Proving Absolute Value Inequality: |a| ≤ b → -b ≤ a ≤ b (b≥0)

[tronter]

Prove the following: if $$|a| \leq b$$ then $$-b \leq a \leq b$$ (where $$b \geq 0$$).

So $$a \leq b$$ and $$-a \leq b$$. Then $$-b \leq a$$ so that $$-b \leq a \leq b$$.

Suppose that $$-b \leq a \leq b$$. Then $$a \leq b$$ and $$-a \leq b$$ so that $$|a| \leq b$$.

Is this a correct proof? You don't have to consider cases (e.g. $$a <0, \ a = 0, \ a > 0$$)?

 

[Dick]

It's fine if you already know |a|<=b implies a<=b and -a<=b. If you don't know that you might have to use cases to prove that.

 

[tronter]

So if you know that already, then it is ok to deduce from $$-b \leq a \leq b$$ that $$a \leq b$$ and $$-a \leq b$$? The sign does not matter?

 

[Dick]

That's definitely ok. That's what -b<=a<=b MEANS. I'm talking about saying |a|<=b implies -a<=b and a<=b.

 

[tronter]

So if we have $$-b \leq a \leq b$$ and $$a = -5$$ then we can say that $$-a \leq b$$?

Similarly, if $$a = 5$$ then $$-a \leq b$$?

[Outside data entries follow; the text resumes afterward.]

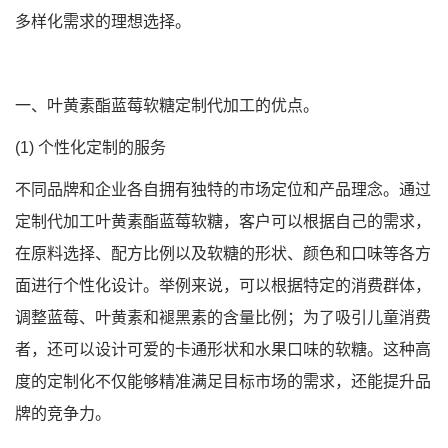
多样化需求的理想选择。
一、叶黄素酯蓝莓软糖定制代加工的优点。
(1) 个性化定制的服务
不同品牌和企业各自拥有独特的市场定位和产品理念。通过
定制代加工叶黄素酯蓝莓软糖，客户可以根据自己的需求，
在原料选择、配方比例以及软糖的形状、颜色和口味等各方
面进行个性化设计。举例来说，可以根据特定的消费群体，
调整蓝莓、叶黄素和褪黑素的含量比例；为了吸引儿童消费
者，还可以设计可爱的卡通形状和水果口味的软糖。这种高
度的定制化不仅能够精准满足目标市场的需求，还能提升品
牌的竞争力。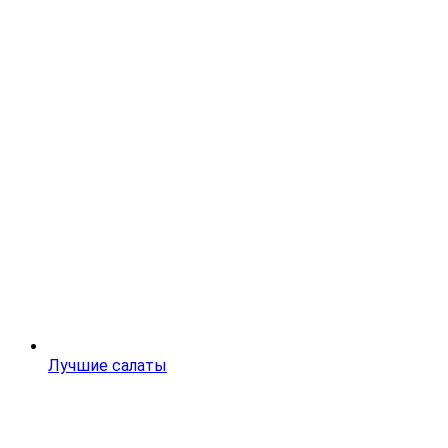
Лучшие салаты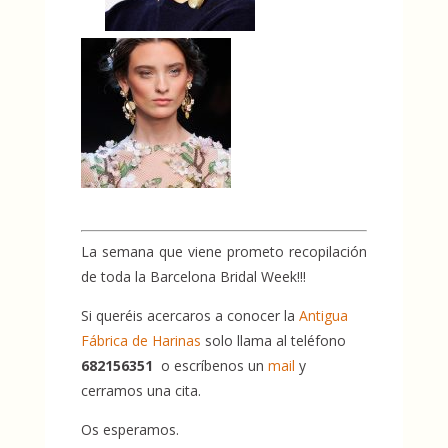
La semana que viene prometo recopilación
de toda la Barcelona Bridal Week!!!
Si queréis acercaros a conocer la
Antigua
Fábrica de Harinas
solo llama al teléfono
682156351
o escríbenos un
mail
y
cerramos una cita.
Os esperamos.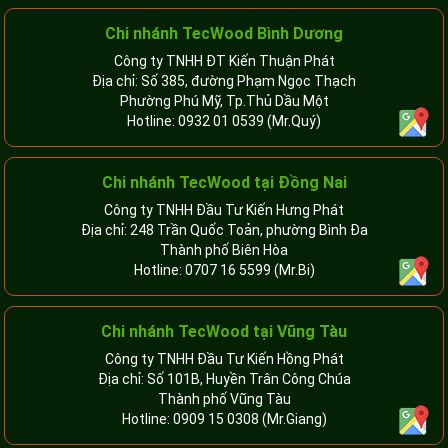
Chi nhánh TecWood Bình Dương
Công ty TNHH ĐT Kiến Thuận Phát
Địa chỉ: Số 385, đường Phạm Ngọc Thạch
Phường Phú Mỹ, Tp.Thủ Dầu Một
Hotline:
0932 01 0539
(Mr.Quý)
Chi nhánh TecWood tại Đồng Nai
Công ty TNHH Đầu Tư Kiến Hưng Phát
Địa chỉ: 248 Trần Quốc Toản, phường Bình Đa
Thành phố Biên Hòa
Hotline:
0707 16 5599
(Mr.Bi)
Chi nhánh TecWood tại Vũng Tàu
Công ty TNHH Đầu Tư Kiến Hồng Phát
Địa chỉ: Số 101B, Huyền Trân Công Chúa
Thành phố Vũng Tàu
Hotline:
0909 15 0308
(Mr.Giang)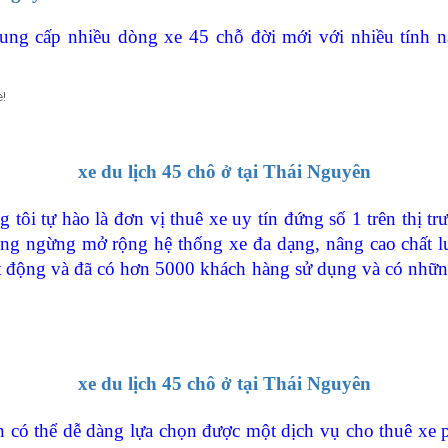
 cấp nhiều dòng xe 45 chỗ đời mới với nhiều tính n
!
xe du lịch 45 chô ở tại Thái Nguyên
 tôi tự hào là đơn vị thuê xe uy tín đứng số 1 trên thị
ông ngừng mở rộng hệ thống xe đa dạng, nâng cao chất l
động và đã có hơn 5000 khách hàng sử dụng và có những p
xe du lịch 45 chô ở tại Thái Nguyên
n có thể dễ dàng lựa chọn được một dịch vụ cho thuê xe 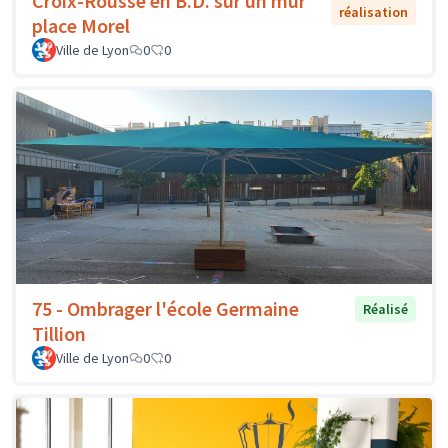
Croix-Rousse en B.D. sur un mur
réalisation
place Morel
Ville de Lyon
0
0
75 - Ombrager l'école Germaine
Réalisé
Tillion
Ville de Lyon
0
0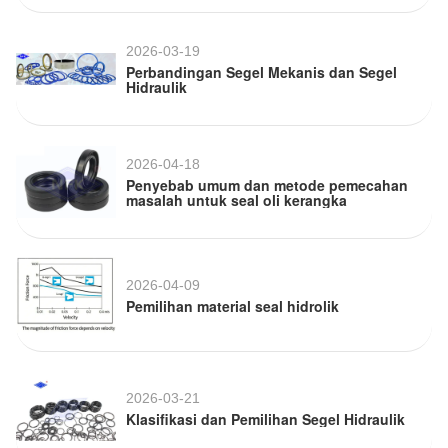
2026-03-19
Perbandingan Segel Mekanis dan Segel
Hidraulik
2026-04-18
Penyebab umum dan metode pemecahan
masalah untuk seal oli kerangka
2026-04-09
Pemilihan material seal hidrolik
2026-03-21
Klasifikasi dan Pemilihan Segel Hidraulik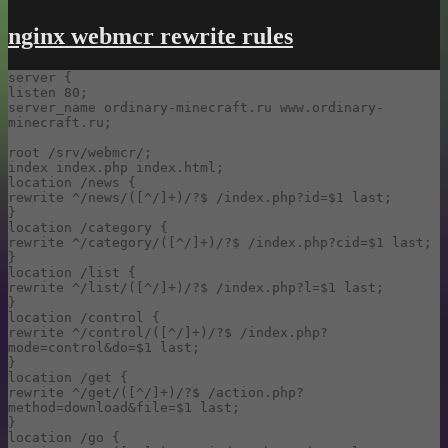
nginx webmcr rewrite rules
server {

listen 80;

server_name ordinary-minecraft.ru www.ordinary-
minecraft.ru;

root /srv/webmcr/;

index index.php index.html;

location /news {

rewrite ^/news/([^/]+)/?$ /index.php?id=$1 last;

}

location /category {

rewrite ^/category/([^/]+)/?$ /index.php?cid=$1 last;

}

location /list {

rewrite ^/list/([^/]+)/?$ /index.php?l=$1 last;

}

location /control {

rewrite ^/control/([^/]+)/?$ /index.php?
mode=control&do=$1 last;

}

location /get {

rewrite ^/get/([^/]+)/?$ /action.php?
method=download&file=$1 last;

}

location /go {
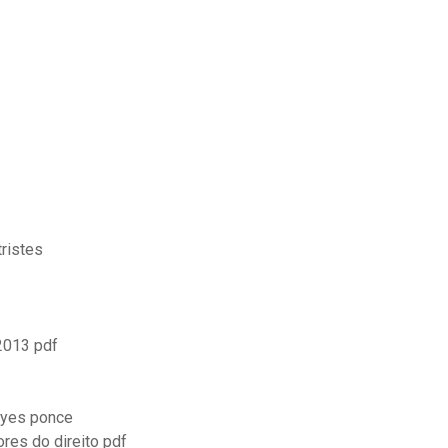
tristes
2013 pdf
eyes ponce
ores do direito pdf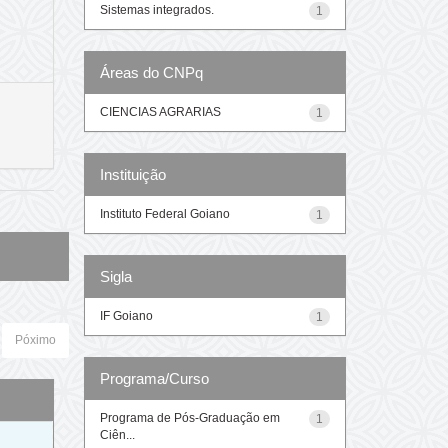
Sistemas integrados.
1
Áreas do CNPq
CIENCIAS AGRARIAS
1
Instituição
Instituto Federal Goiano
1
Sigla
IF Goiano
1
Póximo
Programa/Curso
Programa de Pós-Graduação em
1
Ciên...
o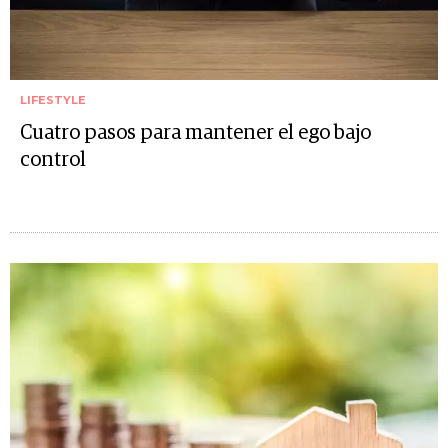
LIFESTYLE
Cuatro pasos para mantener el ego bajo
control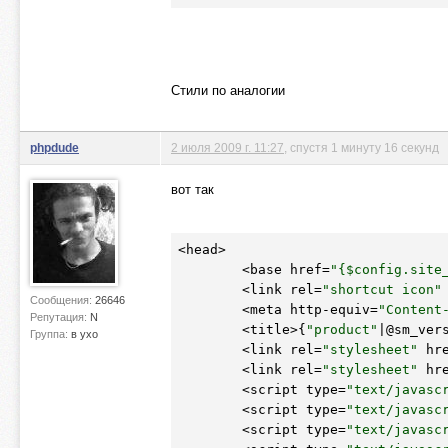
Стили по аналогии
phpdude
2 июля 2009 г. 11:27
, спустя 1 минуту 16 секунд
вот так
<head>

	<base href=
"{$config.site
	<link rel=
"shortcut icon"
Сообщения:
26646
	<meta http-equiv=
"Content
Репутация:
N
	<title>{
"product"
|@sm_ver
Группа:
в ухо
	<link rel=
"stylesheet"
 hr
	<link rel=
"stylesheet"
 hr
	<script type=
"text/javasc
	<script type=
"text/javasc
	<script type=
"text/javasc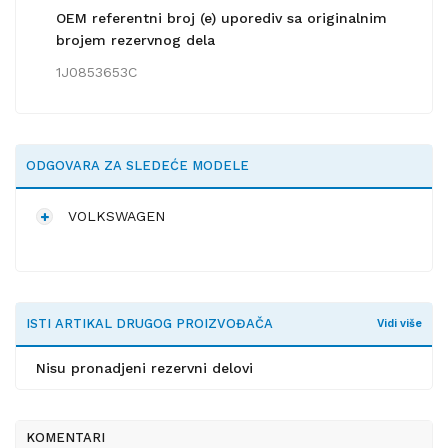
OEM referentni broj (e) uporediv sa originalnim
brojem rezervnog dela
1J0853653C
ODGOVARA ZA SLEDEĆE MODELE
VOLKSWAGEN
ISTI ARTIKAL DRUGOG PROIZVOĐAČA
Vidi više
Nisu pronadjeni rezervni delovi
KOMENTARI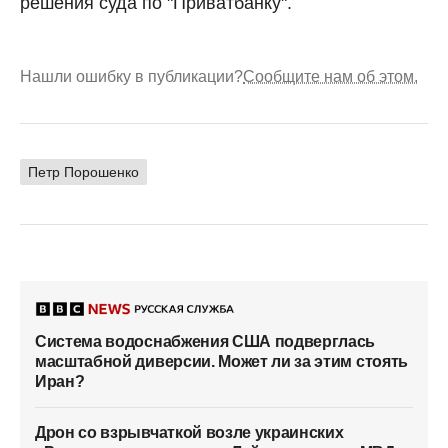
решения суда по "Приватбанку".
Нашли ошибку в публикации?
Сообщите нам об этом.
Петр Порошенко
Система водоснабжения США подверглась
масштабной диверсии. Может ли за этим стоять
Иран?
Дрон со взрывчаткой возле украинских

It doesn't matter what the sign is?

Thanks

 

[Dick]

I'm saying I think you should PROVE |a|<=b implies -a<=b and a<=b by splitting it into cases.

 

[tronter]

but if you already know that then post #5 doesn't depend on the sign of $$a$$?

thanks

 

[Dick]

If you already know that |a|<=b implies -a<=b and a<=b then this whole thread should have been over at post 2. I already said the proof is fine in that case.